The inner portion of photoreceptor cells contains the axon terminal, where neurotransmitters are released, further transmitting the signal to the nearby bipolar cells. As previously mentioned, rods work better in dim light settings, providing black and white lights. Contrastingly, cones are much more effective in well-lit situations, such as daytime, and provide the perception of color.

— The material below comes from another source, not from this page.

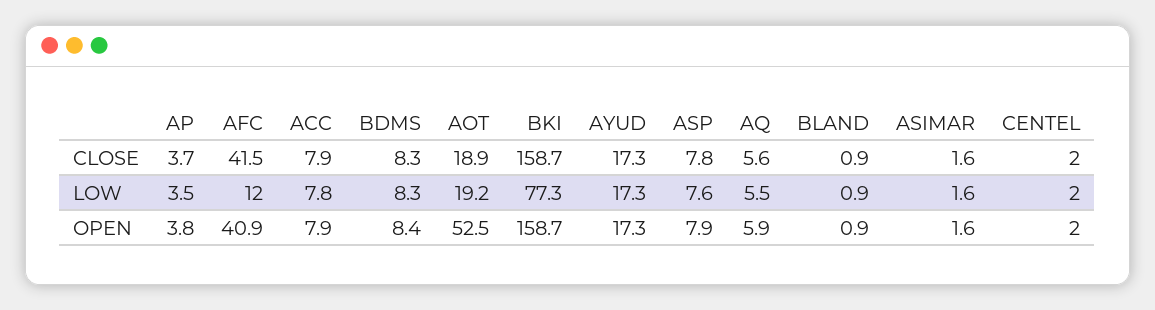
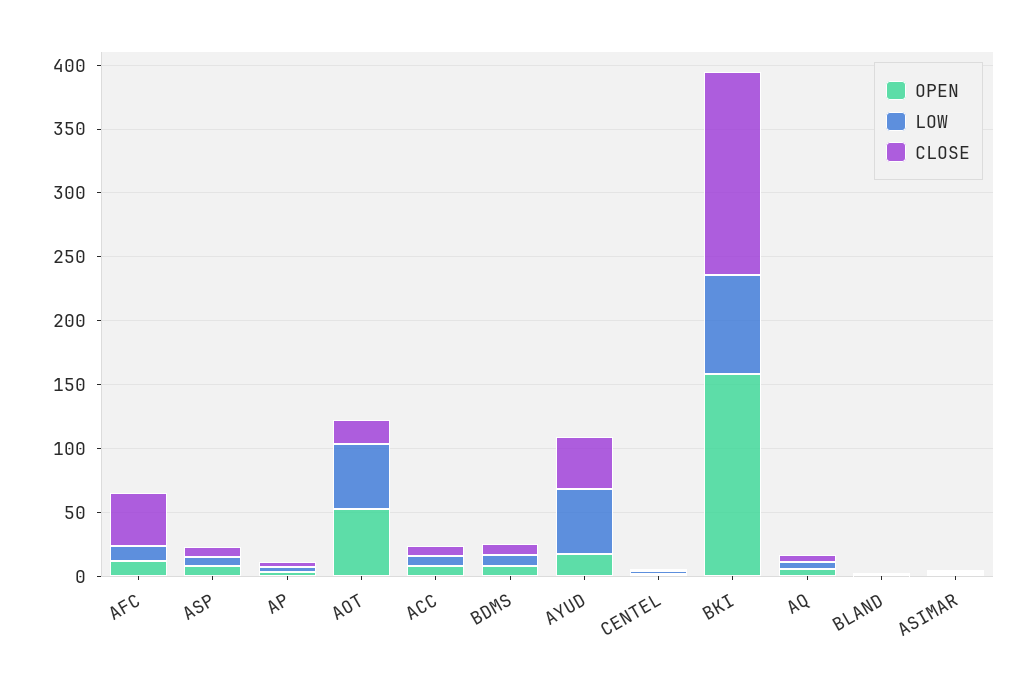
CLOSE, AYUD: 17.3 -> 40
LOW, AOT: 19.2 -> 50
LOW, AYUD: 17.3 -> 50
OPEN, AFC: 40.9 -> 10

The outer segments of photoreceptor cells transduce light and their subsequent signals are sent out. This signal continues and reaches the bipolar and horizontal cells. The horizontal cells act to help in signal processing and the bipolar cells continue transmitting this signal to the ganglion cells. The ganglion cells then send their axons back to the optic nerve which continues until the optic chiasm where the optic nerves of both eyes meet. There is a crossover, and the signal continues traveling down the optic tract until the light signal is processed in the primary visual cortex of the brain.
As previously mentioned, this article was written to provide you with a comprehensive overview of eye anatomy. Although we understand that this was a lot of information and some of it may have been overwhelming, we would like to note that there is a lot of material that was not fully discussed in depth. Understanding the human body and the processes that occur simultaneously, that we often take for granted, requires a tremendous amount of research, and we still do not understand it all. Yet, we hope that this article can act as a solid foundation for understanding the anatomy of the eye and a basic understanding of how that anatomy leads to our sense of vision.